Will 91 Counts of Animal Cruelty Be Tossed Thanks to HSUS?

MalamutesIn 2011 in Montana, local law enforcement seized 150-plus malamutes that were (ed.: allegedly) neglected and charged the owner with 91 counts of animal cruelty. Following a trial, he was convicted and sentenced to 30 years in prison, with 25 suspended.

That conviction could be overturned—courtesy of the alleged selfishness of the Humane Society of the United States (HSUS).

The defendant is appealing his conviction on the grounds that his 4th Amendment rights under the Constitution were violated. Why? Because the sheriff’s deputy allowed HSUS to help execute the warrant, and HSUS, while on the man’s property, used the occasion for private benefit. HSUS allegedly took photos and video that it used for promotional purposes.

We’re not lawyers, so we don’t know how strong his case is. But if it is true, it wouldn’t be the first time HSUS has put its own publicity interests ahead of the animals it claims to represent.
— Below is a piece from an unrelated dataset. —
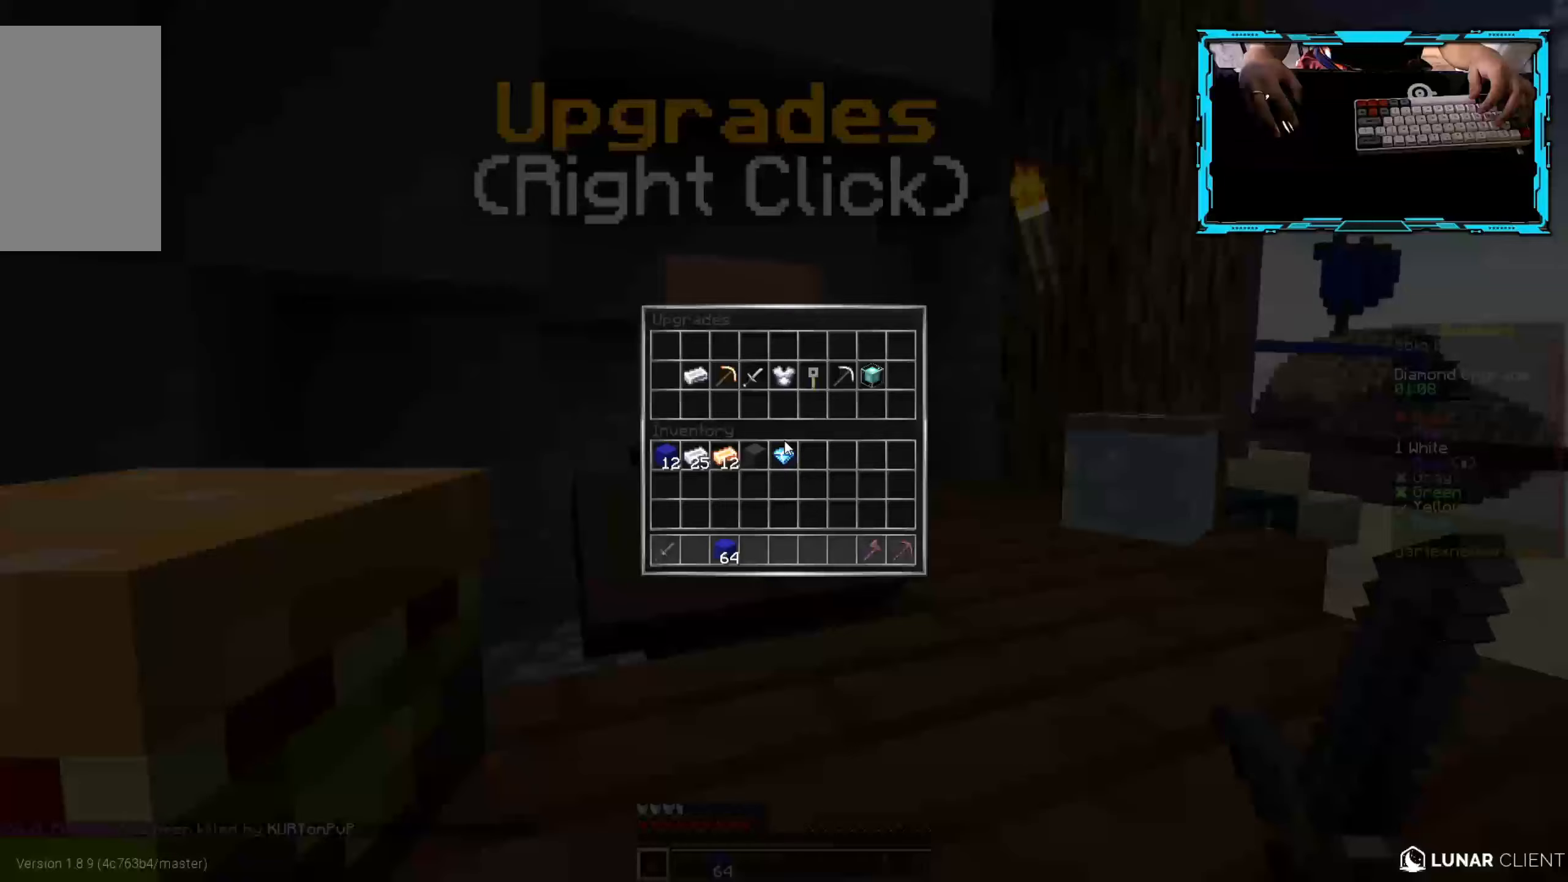
{"keys": [], "mouse": [], "events": []}
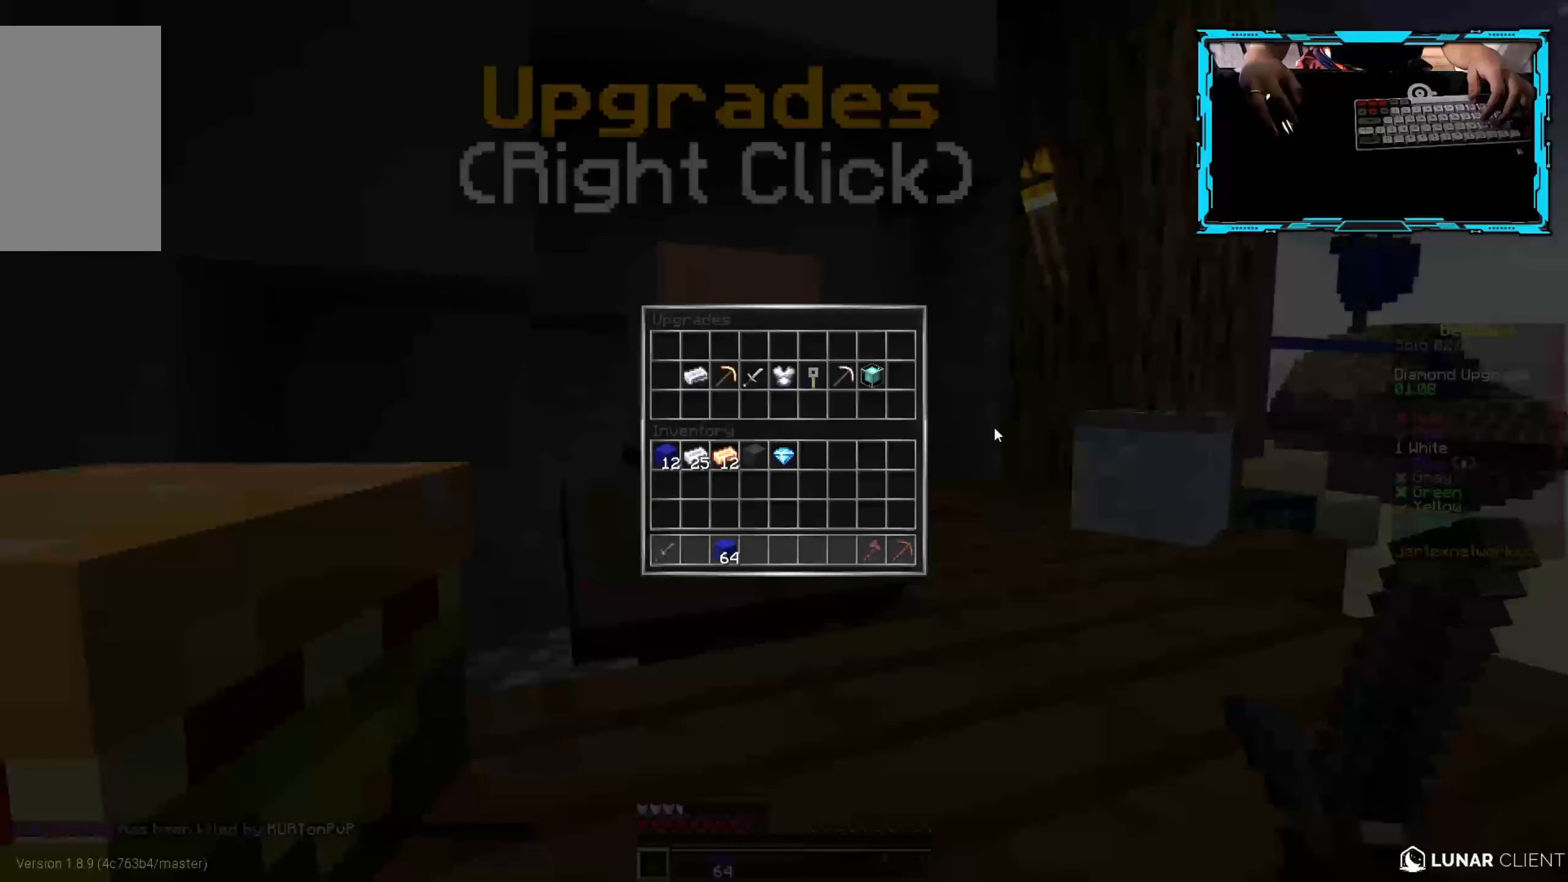
{"keys": ["w"], "mouse": [], "events": [[167, "w", "down"]]}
In Arizona, Tennessee, and other states, HSUS has lobbied against bills that would require evidence of animal cruelty to be turned over to law enforcement. Why would HSUS oppose helping law enforcement stop animal cruelty? HSUS and other groups have actually sat on footage for weeks or months because it allows them to prepare media/fundraising campaigns. Even The New York Times was critical of this.

In other words, animals aren’t necessarily the top priority at HSUS.

Now, before HSUS flaks make some claim that we’re “defending animal abusers,” that’s not the case here. A trial was held and he was found guilty in court. If anyone is helping him get off, it’s HSUS.

HSUS likes to say that animals can’t speak for themselves. That’s true. But if they could, they might tell HSUS “thanks, but no thanks.”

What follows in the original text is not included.